Given this attitude which has permeated Russian society for centuries, accentuated in recent years by the rather asinine handling of the Ukraine question by American and European diplomats and opinion makers, it was just pouring gasoline on a smoldering fire. This inept handling of the Ukraine question, was summarized very well by Kissinger in an article in 2014, in which he advised that Ukraine should be a bridge between Russia and the West, not an “outpost.” He went on to argue in the Wall Street Journal that “to treat Ukraine as part of an part of an East-West confrontation would scuttle for decades any prospect to bring Russia and the West, especially Russia and Europe- into a cooperative international system.”

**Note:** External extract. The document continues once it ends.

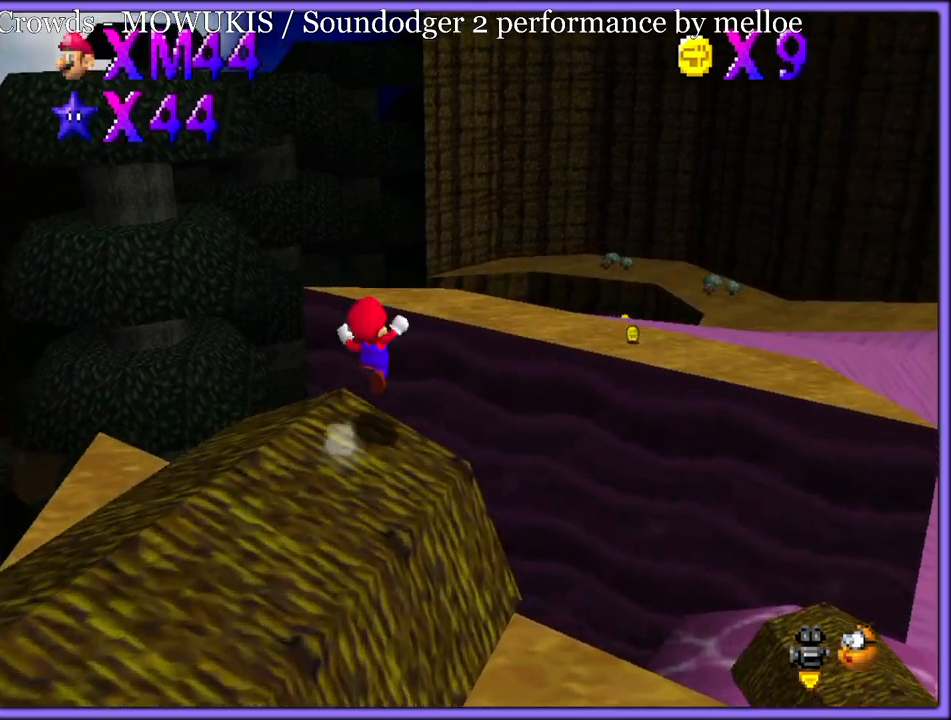
{"dt_ms": 500, "buttons": [], "left_stick": "right", "button_events": [[17, "A", "up"], [117, "Z", "up"]]}
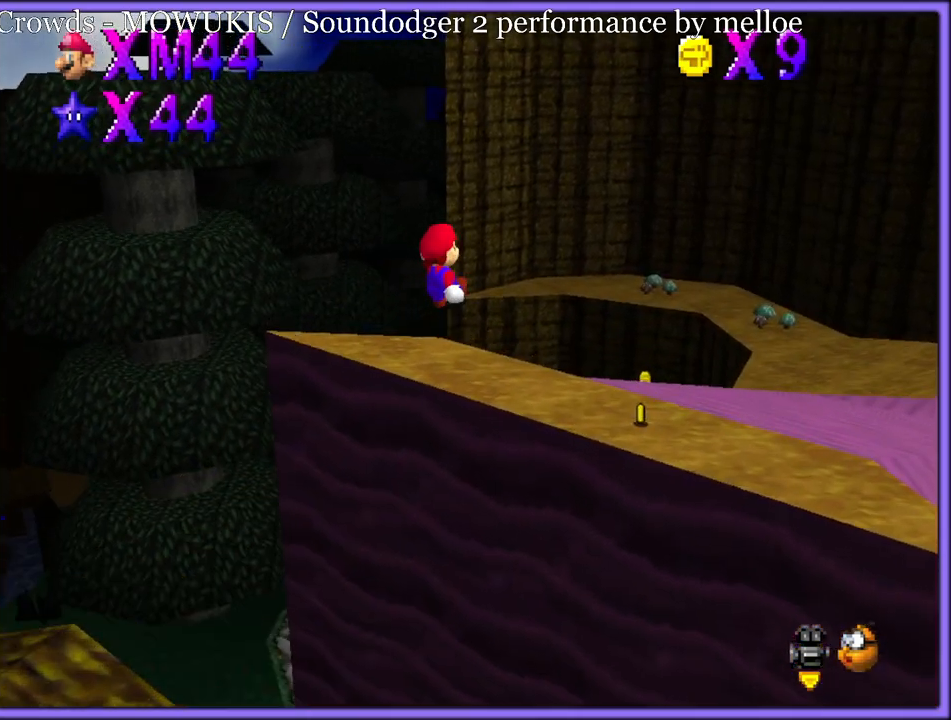
{"dt_ms": 500, "buttons": ["Z"], "left_stick": "down-right", "button_events": [[367, "Z", "down"]]}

Basically, Kissinger and the former American ambassador to Ukraine, Jack Matlock, saw the American push for the Ukrainians to be part of NATO, as making the present war inevitable. The problem today we have amateurs running our foreign policy who have never read history to understand it and are more interested in the opinion of the Washington Post and NYT, The Atlantic and Vanity Fair. Moreover we led the Ukrainians into a false sense of security in 2014, when Clinton assured the Ukrainian government that in exchange for giving up their extensive ownership of nuclear weapons.
So The Ukrainians have demonstrated with blood and much courage that do not want to be part of the new Russian empire and in their short span of independence have demonstrated beyond doubt that the Pan- Slavism of the Russian regime is dead, just as the dream of some great Pan Arab empire, a reconstitution of the Ommayad empire is dead.
In addition to the Hans Kohn book, I have used National Identity in Russian Culture ed. Simon Franklin, and Emma Widdis, and The Soviet Mind: Russian Culture under Communism by Isaiah Berlin plus Russia by Dmitri Trenin. A great historical survey of Ukrainian history is The Gates of Europe by Serhii Plokhy.